Dabei hat es die Grenze zu Liechtenstein nicht leicht hier herunten. Die Schweizer Grenze hat immerhin den Rhein, das verschafft Respekt. Aber die Liechtensteiner Grenze verläuft zwischen dem Spitzwegerich im Bangser Ried und dem Löwenzahn in Ruggel drüben. Damit man weiß, dass der Spitzwegerich ein österreichischer ist, der Löwenzahn dagegen ein liechtensteiner, haben Leute Holzstecken ins Feld gesteckt. Rot-weiss-rote herüben und blaurote gleich daneben, dort ist dann drüben.

Weiter oben, im Dorf, gibt es einen Grenzübergang, damit die Menschen bequem ihre Nachbarn auf der anderen Seite besuchen können und auch einkaufen gleich hinter der Grenze. Auf der anderen Seite sind die Zigaretten billiger und der Zucker. Als ich noch klein war, ist meine Mutter mit dem Fahrrad hinübergefahren und hat eine ganze Tasche voll gekauft zum Obst-Einkochen. Das war dann geschmuggelt. Die Leute haben immer große Freude gehabt mit ihren geschmuggelten Sachen und stolz waren sie auch, weil das Schmuggeln so gefährlich war. Ich habe aber große Angst davor gehabt, weil das Fahrrad so gewackelt hat mit der schweren Tasche und mit mir hintendrauf. Einmal wären wir in einer Kurve fast hingefallen.

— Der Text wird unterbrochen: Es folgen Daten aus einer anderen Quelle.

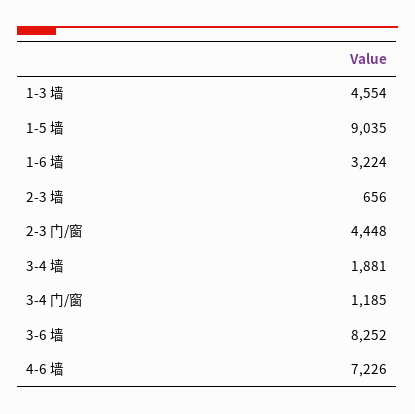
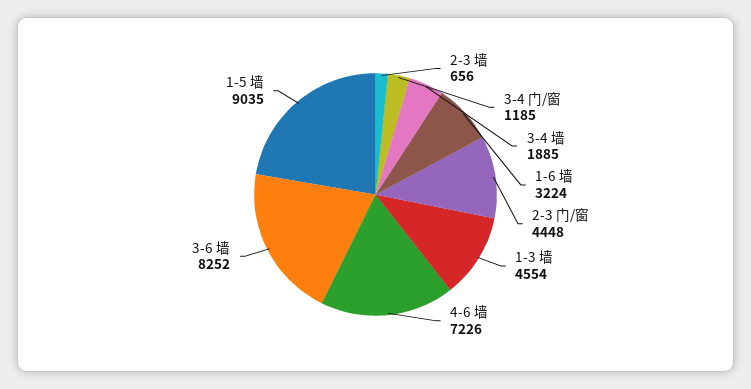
3-4 墙: 1881 -> 1885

Mit der EU ist die Grenze strenger geworden. Gemerkt haben die Leute das an einer Schießerei. Sie haben aber nicht einsehen wollen, dass Zöllner erschossen werden, nur weil die Grenze so streng geworden ist. Das österreichische Zollamt wurde dann kurzerhand über die Grenze hinüber zu den Liechtensteinern verlegt. So können sie sich gegenseitig beschützen, die Zöllner, die inländischen und die ausländischen. Mit vereinten Kräften garantieren sie jetzt unsere Sicherheit und bewachen die Grenze. Bis Mitternacht, dann werden die Schranken herunter gelassen. Und weil es beim Zollamt einen Bach gibt zwischen der Europäischen Union und dem Fürstentum, bekäme man nasse Füße, wenn man sich um die Schranken herumdrückte, heimlich und bei Nacht und Nebel.

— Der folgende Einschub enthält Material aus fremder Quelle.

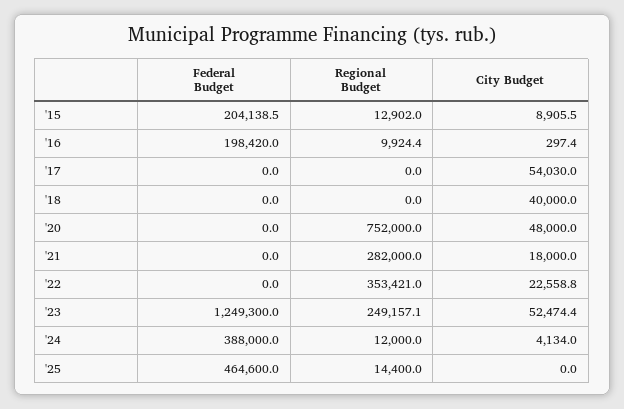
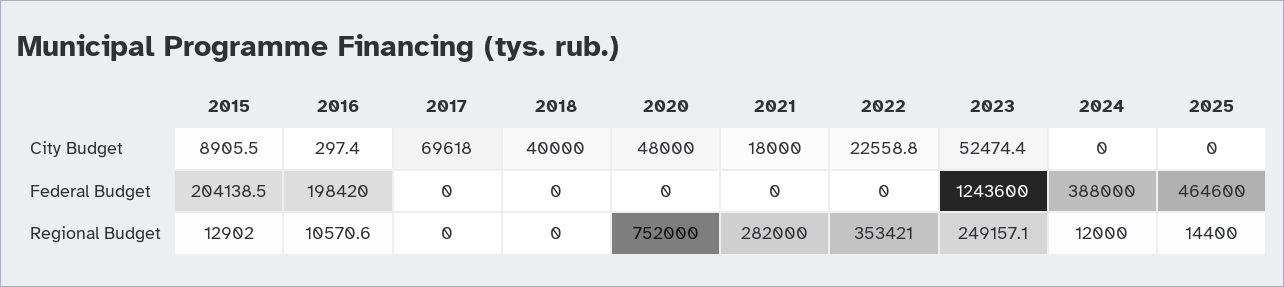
Regional Budget, '16: 9924.4 -> 10570.6
City Budget, '17: 54030 -> 69618
Federal Budget, '23: 1249300 -> 1243600
City Budget, '24: 4134 -> 0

Aber im Ried unten, dort, wo Österreich wirklich bald zu Ende geht, muss man schon aufpassen, dass man nicht illegal aus der EU aus- und nach Liechtenstein einreist. Weil die Zöllner nicht die ganze Zeit aufpassen können auf die ganzen Grenzen dort unten, haben sie ein Schild aufgestellt beim Feldweg, der nach Ruggel hinüber führt. Dass man an dieser Stelle hinüber gehen darf und retour, sofern man einen Ausweis bei sich trägt und keine Schmuggelware. Damit man auch erkennt, dass das ein Grenzübergang ist, steht eine schöne neue Tafel bei den rotblauroten Stangen drüben, auf der Fürstentum Liechtenstein steht und auf der alle Wanderwege eingezeichnet sind im Naturschutzgebiet. Damit sich die Österreicher nicht genieren müssen, wenn die Liechtensteiner herüberschauen, haben sie herüben auch ein Schild aufgestellt. Kaiserthum Österreich steht drauf. Ganz neu schaut es nicht aus, aber die Liechtensteiner sind ja bekanntlich auch reicher als die Österreicher.

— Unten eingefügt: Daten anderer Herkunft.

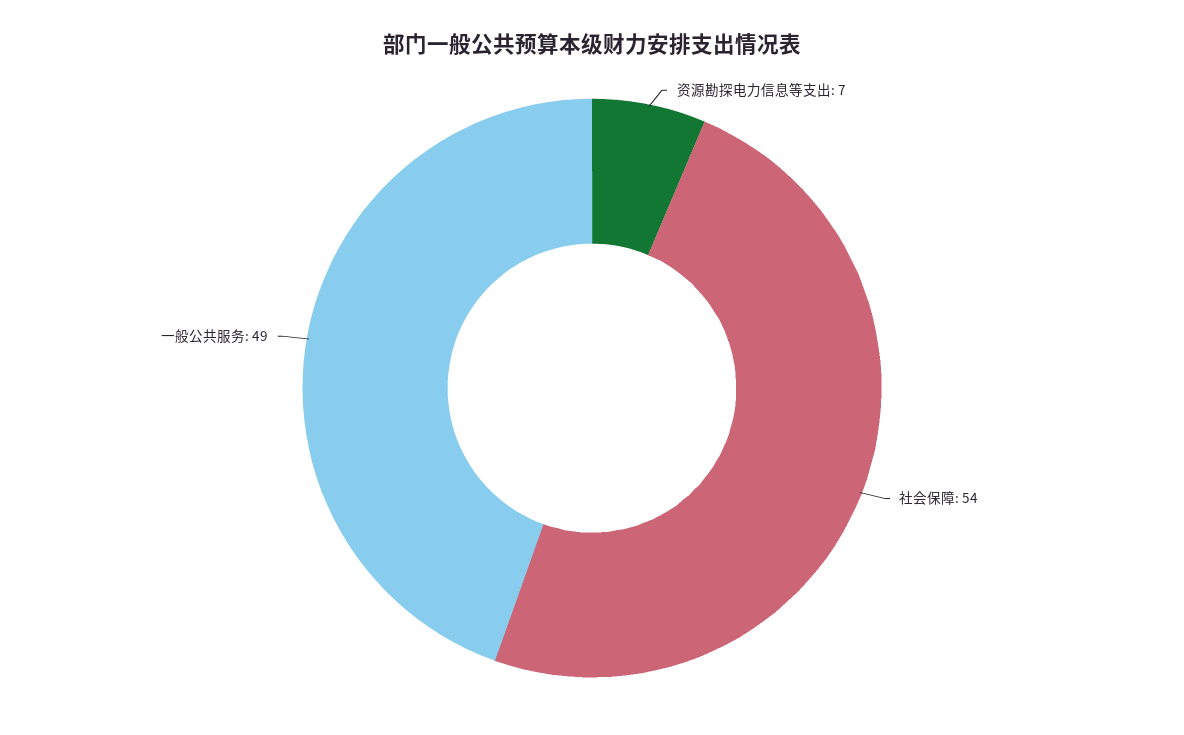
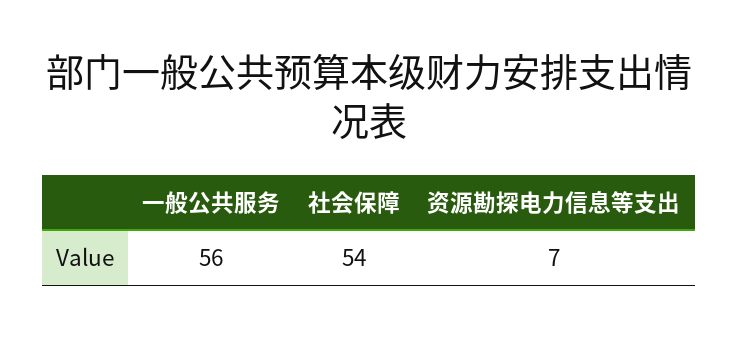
一般公共服务: 49 -> 56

Weil die Liechtensteiner so reich sind, ist es auch selten, dass sie illegal in die Europäische Union einreisen. Sonst gäbe es schreckliche Flurschäden, wenn angenommen tausend Liechtensteiner am Sonntagnachmittag zwischen den Birken und den rotweißroten Stecken herüberspazieren würden. Weil Kontrolle aber besser ist als Vertrauen, und damit man sich hinterher keine Vorwürfe machen muss, patrouillieren da Zöllner die Stecken entlang, manchmal am Sonntagnachmittag und auch sonst. Und auch mit dem Fernglas nehmen sie die Stecken ins Visier. So sagt man. Trotzdem, erzählen Sie das jetzt aber wirklich Niemandem, einmal habe ich es getan. Am einem Sonntagvormittag, als die Leute in der Kirche waren. Hinter den Birken. Ganz geschwind habe ich das linke Bein ins Liechtensteinische hinüber gestellt.